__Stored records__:
:::

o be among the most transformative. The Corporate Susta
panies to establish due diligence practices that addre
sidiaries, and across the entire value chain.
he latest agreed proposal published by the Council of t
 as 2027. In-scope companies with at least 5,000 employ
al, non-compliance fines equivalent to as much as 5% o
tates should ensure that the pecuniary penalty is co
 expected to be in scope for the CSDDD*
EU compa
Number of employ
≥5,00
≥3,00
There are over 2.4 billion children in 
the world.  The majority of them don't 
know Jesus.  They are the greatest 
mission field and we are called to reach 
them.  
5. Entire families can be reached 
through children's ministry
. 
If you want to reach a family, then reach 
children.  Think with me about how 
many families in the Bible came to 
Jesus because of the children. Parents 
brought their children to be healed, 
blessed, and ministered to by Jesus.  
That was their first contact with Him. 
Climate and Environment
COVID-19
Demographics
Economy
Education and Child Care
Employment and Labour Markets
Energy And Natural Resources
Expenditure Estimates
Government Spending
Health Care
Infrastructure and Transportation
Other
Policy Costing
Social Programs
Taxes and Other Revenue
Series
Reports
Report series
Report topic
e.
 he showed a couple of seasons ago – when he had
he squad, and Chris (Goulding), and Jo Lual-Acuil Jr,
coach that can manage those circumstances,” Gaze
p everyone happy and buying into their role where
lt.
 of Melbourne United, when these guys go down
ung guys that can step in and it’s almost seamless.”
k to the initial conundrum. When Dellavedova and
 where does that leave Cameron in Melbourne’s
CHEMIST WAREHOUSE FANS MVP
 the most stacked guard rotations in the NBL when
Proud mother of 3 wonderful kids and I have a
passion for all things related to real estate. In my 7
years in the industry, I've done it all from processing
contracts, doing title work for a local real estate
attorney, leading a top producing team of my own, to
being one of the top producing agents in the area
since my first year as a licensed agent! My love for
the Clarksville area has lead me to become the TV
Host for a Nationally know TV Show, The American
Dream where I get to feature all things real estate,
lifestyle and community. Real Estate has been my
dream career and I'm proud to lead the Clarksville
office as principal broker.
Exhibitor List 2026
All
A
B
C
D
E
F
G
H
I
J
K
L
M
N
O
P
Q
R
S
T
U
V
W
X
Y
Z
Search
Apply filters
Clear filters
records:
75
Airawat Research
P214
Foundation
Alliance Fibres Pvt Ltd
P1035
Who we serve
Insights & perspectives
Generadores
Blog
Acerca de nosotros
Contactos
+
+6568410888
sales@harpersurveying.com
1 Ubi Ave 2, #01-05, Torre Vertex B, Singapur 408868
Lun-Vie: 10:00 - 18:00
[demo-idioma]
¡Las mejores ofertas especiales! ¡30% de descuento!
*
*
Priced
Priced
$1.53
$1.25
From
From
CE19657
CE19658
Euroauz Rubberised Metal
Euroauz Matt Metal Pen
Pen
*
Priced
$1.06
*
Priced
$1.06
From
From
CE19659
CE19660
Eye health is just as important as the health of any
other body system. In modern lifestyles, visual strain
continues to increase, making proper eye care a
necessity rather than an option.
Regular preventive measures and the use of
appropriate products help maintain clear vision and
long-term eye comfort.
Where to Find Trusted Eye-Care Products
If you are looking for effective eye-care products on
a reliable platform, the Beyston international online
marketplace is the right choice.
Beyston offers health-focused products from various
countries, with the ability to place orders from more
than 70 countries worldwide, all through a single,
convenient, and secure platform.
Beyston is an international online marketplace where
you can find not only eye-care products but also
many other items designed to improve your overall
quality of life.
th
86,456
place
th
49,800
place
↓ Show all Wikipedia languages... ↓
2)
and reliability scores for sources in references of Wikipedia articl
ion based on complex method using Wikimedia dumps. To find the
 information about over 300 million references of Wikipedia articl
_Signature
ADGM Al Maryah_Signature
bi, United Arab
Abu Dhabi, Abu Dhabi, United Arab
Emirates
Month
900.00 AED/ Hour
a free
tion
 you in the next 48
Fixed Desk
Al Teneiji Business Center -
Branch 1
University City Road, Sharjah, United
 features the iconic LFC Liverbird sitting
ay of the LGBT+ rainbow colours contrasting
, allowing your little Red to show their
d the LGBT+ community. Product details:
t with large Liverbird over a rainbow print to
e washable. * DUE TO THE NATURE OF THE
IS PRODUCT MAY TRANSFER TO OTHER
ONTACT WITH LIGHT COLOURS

:::

__Problem to solve__: Copy the data above in its entirety, exactly as given.

__The answer__:
o be among the most transformative. The Corporate Susta
panies to establish due diligence practices that addre
sidiaries, and across the entire value chain.
he latest agreed proposal published by the Council of t
 as 2027. In-scope companies with at least 5,000 employ
al, non-compliance fines equivalent to as much as 5% o
tates should ensure that the pecuniary penalty is co
 expected to be in scope for the CSDDD*
EU compa
Number of employ
≥5,00
≥3,00
There are over 2.4 billion children in 
the world.  The majority of them don't 
know Jesus.  They are the greatest 
mission field and we are called to reach 
them.  
5. Entire families can be reached 
through children's ministry
. 
If you want to reach a family, then reach 
children.  Think with me about how 
many families in the Bible came to 
Jesus because of the children. Parents 
brought their children to be healed, 
blessed, and ministered to by Jesus.  
That was their first contact with Him. 
Climate and Environment
COVID-19
Demographics
Economy
Education and Child Care
Employment and Labour Markets
Energy And Natural Resources
Expenditure Estimates
Government Spending
Health Care
Infrastructure and Transportation
Other
Policy Costing
Social Programs
Taxes and Other Revenue
Series
Reports
Report series
Report topic
e.
 he showed a couple of seasons ago – when he had
he squad, and Chris (Goulding), and Jo Lual-Acuil Jr,
coach that can manage those circumstances,” Gaze
p everyone happy and buying into their role where
lt.
 of Melbourne United, when these guys go down
ung guys that can step in and it’s almost seamless.”
k to the initial conundrum. When Dellavedova and
 where does that leave Cameron in Melbourne’s
CHEMIST WAREHOUSE FANS MVP
 the most stacked guard rotations in the NBL when
Proud mother of 3 wonderful kids and I have a
passion for all things related to real estate. In my 7
years in the industry, I've done it all from processing
contracts, doing title work for a local real estate
attorney, leading a top producing team of my own, to
being one of the top producing agents in the area
since my first year as a licensed agent! My love for
the Clarksville area has lead me to become the TV
Host for a Nationally know TV Show, The American
Dream where I get to feature all things real estate,
lifestyle and community. Real Estate has been my
dream career and I'm proud to lead the Clarksville
office as principal broker.
Exhibitor List 2026
All
A
B
C
D
E
F
G
H
I
J
K
L
M
N
O
P
Q
R
S
T
U
V
W
X
Y
Z
Search
Apply filters
Clear filters
records:
75
Airawat Research
P214
Foundation
Alliance Fibres Pvt Ltd
P1035
Who we serve
Insights & perspectives
Generadores
Blog
Acerca de nosotros
Contactos
+
+6568410888
sales@harpersurveying.com
1 Ubi Ave 2, #01-05, Torre Vertex B, Singapur 408868
Lun-Vie: 10:00 - 18:00
[demo-idioma]
¡Las mejores ofertas especiales! ¡30% de descuento!
*
*
Priced
Priced
$1.53
$1.25
From
From
CE19657
CE19658
Euroauz Rubberised Metal
Euroauz Matt Metal Pen
Pen
*
Priced
$1.06
*
Priced
$1.06
From
From
CE19659
CE19660
Eye health is just as important as the health of any
other body system. In modern lifestyles, visual strain
continues to increase, making proper eye care a
necessity rather than an option.
Regular preventive measures and the use of
appropriate products help maintain clear vision and
long-term eye comfort.
Where to Find Trusted Eye-Care Products
If you are looking for effective eye-care products on
a reliable platform, the Beyston international online
marketplace is the right choice.
Beyston offers health-focused products from various
countries, with the ability to place orders from more
than 70 countries worldwide, all through a single,
convenient, and secure platform.
Beyston is an international online marketplace where
you can find not only eye-care products but also
many other items designed to improve your overall
quality of life.
th
86,456
place
th
49,800
place
↓ Show all Wikipedia languages... ↓
2)
and reliability scores for sources in references of Wikipedia articl
ion based on complex method using Wikimedia dumps. To find the
 information about over 300 million references of Wikipedia articl
_Signature
ADGM Al Maryah_Signature
bi, United Arab
Abu Dhabi, Abu Dhabi, United Arab
Emirates
Month
900.00 AED/ Hour
a free
tion
 you in the next 48
Fixed Desk
Al Teneiji Business Center -
Branch 1
University City Road, Sharjah, United
 features the iconic LFC Liverbird sitting
ay of the LGBT+ rainbow colours contrasting
, allowing your little Red to show their
d the LGBT+ community. Product details:
t with large Liverbird over a rainbow print to
e washable. * DUE TO THE NATURE OF THE
IS PRODUCT MAY TRANSFER TO OTHER
ONTACT WITH LIGHT COLOURS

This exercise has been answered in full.